# Target Size??



## Arrowwood (Nov 16, 2010)

I can't comment on the chicken wire, my club didn't want to try it (too chicken?) but the largest minimum size you'll need is 42" x 42" - look at page 9 here:

https://www.nfaausa.com/wp-content/uploads/Archery-Range-Guidelines.pdf

This will probably come in handy too:

https://www.nfaausa.com/wp-content/uploads/Range-and-Target-Guidelines-for-NFAA-Rounds.pdf


----------



## 3dbowmaster (Sep 16, 2005)

Thanks I'll check this out


----------



## JF from VA (Dec 5, 2002)

I don't have exact dimensions for you but you will need to build target butts to accommodate four target face configurations:

20 cm in a 4x4 
35 cm in a 2x2
50 cm in a 2x1
65 cm single face

Where in Virginia are you rebuilding your range?


----------



## 3dbowmaster (Sep 16, 2005)

JF from VA said:


> I don't have exact dimensions for you but you will need to build target butts to accommodate four target face configurations:
> 
> 20 cm in a 4x4
> 35 cm in a 2x2
> ...


That is what i was trying to figure out cause I knew you had to have multiple targets on some of them.
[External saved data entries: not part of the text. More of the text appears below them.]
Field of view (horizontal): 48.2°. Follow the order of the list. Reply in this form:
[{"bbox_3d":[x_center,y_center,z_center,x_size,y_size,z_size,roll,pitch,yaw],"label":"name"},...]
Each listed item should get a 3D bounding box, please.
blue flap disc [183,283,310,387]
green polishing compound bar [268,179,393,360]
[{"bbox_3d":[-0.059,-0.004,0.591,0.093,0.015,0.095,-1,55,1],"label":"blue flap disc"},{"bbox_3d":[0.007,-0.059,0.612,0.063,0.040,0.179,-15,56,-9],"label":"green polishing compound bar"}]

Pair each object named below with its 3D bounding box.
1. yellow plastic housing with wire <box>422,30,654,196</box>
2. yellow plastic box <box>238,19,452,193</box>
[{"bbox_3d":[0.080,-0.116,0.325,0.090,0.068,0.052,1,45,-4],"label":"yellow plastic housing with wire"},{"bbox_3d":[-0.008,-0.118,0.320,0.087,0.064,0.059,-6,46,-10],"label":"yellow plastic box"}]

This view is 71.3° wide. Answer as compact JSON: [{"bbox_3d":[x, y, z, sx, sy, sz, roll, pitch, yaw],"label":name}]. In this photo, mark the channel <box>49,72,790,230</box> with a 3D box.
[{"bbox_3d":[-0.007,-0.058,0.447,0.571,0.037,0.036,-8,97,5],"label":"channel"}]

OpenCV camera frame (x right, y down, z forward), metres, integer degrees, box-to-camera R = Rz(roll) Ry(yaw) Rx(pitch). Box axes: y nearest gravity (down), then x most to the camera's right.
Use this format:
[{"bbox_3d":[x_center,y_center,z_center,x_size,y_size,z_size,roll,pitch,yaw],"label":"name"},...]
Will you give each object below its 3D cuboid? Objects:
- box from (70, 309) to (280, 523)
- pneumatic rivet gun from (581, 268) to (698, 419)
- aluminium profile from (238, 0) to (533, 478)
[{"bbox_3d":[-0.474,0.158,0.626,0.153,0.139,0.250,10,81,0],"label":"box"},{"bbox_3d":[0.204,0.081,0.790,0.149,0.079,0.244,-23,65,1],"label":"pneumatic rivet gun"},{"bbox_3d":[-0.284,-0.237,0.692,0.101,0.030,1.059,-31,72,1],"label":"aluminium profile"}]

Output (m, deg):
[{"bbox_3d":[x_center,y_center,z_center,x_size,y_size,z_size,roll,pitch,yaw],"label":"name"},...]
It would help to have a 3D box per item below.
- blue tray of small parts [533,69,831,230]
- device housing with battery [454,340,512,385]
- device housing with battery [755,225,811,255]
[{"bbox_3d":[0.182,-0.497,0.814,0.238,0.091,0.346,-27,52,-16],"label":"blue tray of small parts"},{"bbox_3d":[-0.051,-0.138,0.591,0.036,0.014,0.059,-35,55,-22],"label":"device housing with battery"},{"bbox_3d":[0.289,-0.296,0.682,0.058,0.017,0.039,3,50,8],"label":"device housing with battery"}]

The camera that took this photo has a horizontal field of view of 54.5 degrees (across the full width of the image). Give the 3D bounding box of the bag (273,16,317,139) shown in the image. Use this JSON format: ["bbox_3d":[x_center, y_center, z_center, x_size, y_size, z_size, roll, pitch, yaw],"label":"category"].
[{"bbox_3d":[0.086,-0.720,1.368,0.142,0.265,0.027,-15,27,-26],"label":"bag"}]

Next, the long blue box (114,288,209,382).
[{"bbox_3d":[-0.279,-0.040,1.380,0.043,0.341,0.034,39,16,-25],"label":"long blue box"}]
It would be in Carroll County if I can make it happen


----------



## grantmac (May 31, 2007)

It's worth making the butts 48×48 so you can move the faces around to spread the wear. Also a little less stressful for newer archers.

Grant


----------



## Arcus (Jul 7, 2005)

grantmac said:


> It's worth making the butts 48×48 so you can move the faces around to spread the wear. Also a little less stressful for newer archers.
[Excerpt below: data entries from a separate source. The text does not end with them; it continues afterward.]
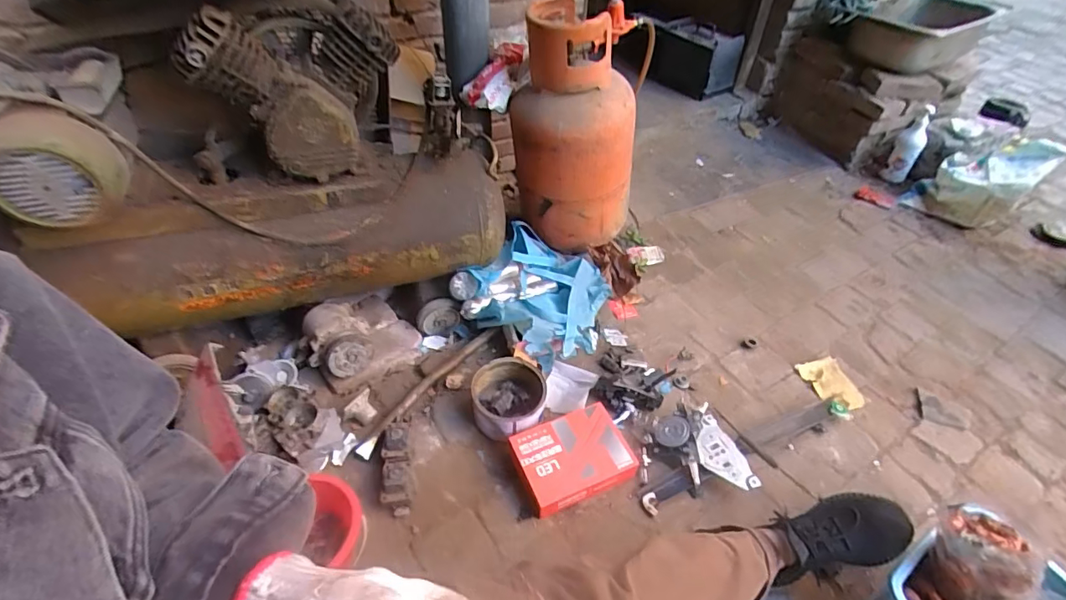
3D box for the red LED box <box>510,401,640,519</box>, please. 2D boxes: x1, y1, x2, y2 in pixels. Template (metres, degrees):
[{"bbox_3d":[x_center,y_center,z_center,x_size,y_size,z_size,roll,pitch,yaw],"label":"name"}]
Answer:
[{"bbox_3d":[0.079,0.305,0.981,0.216,0.054,0.157,-16,47,-16],"label":"red LED box"}]

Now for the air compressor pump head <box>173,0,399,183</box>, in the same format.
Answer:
[{"bbox_3d":[-0.415,-0.390,0.899,0.299,0.273,0.224,-19,48,-19],"label":"air compressor pump head"}]

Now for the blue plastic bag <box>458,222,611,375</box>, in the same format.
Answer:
[{"bbox_3d":[0.023,-0.021,1.259,0.312,0.157,0.332,22,49,20],"label":"blue plastic bag"}]

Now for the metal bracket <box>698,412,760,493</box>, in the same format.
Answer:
[{"bbox_3d":[0.365,0.303,0.982,0.086,0.026,0.157,-17,48,-17],"label":"metal bracket"}]

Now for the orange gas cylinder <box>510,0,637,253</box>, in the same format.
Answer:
[{"bbox_3d":[0.106,-0.409,1.267,0.302,0.545,0.258,4,45,3],"label":"orange gas cylinder"}]

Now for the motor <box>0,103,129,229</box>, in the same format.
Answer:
[{"bbox_3d":[-0.697,-0.190,0.738,0.157,0.143,0.094,-19,48,-19],"label":"motor"}]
And even for some not so new.:wink:


----------



## bigHUN (Feb 5, 2006)

If your club have a budget I would suggest buying the target blocks, sooner or later you may start inviting folks to your tournaments, if the shooters damaging arrows they will stop playing. The target stands you can make portable and from time to time can drag them around.
I was in that situation of re-freshing and re-building our Field course for some time.


----------



## jmeyers09 (Jan 11, 2011)

Our club has a full 28 target course and we use hay bales that are banded together they are made just for target butts. They last a good many years as long as they have a roof over them


----------



## GradyWhite (Oct 18, 2008)

Our target butts are made from carpet. Cutting the carpet in 48 x 12 strips takes time but the cost of the carpet is right (free). The cutting can be made easier by use of a circular saw with an abrasive blade. The stuff lasts many years & is easy to repair by taking out the shot out part & installing new.


----------



## kballer1 (Aug 31, 2010)

Check out excelsior bales they are cheap & hold up for years. Our club has used them for about 50 tears.


----------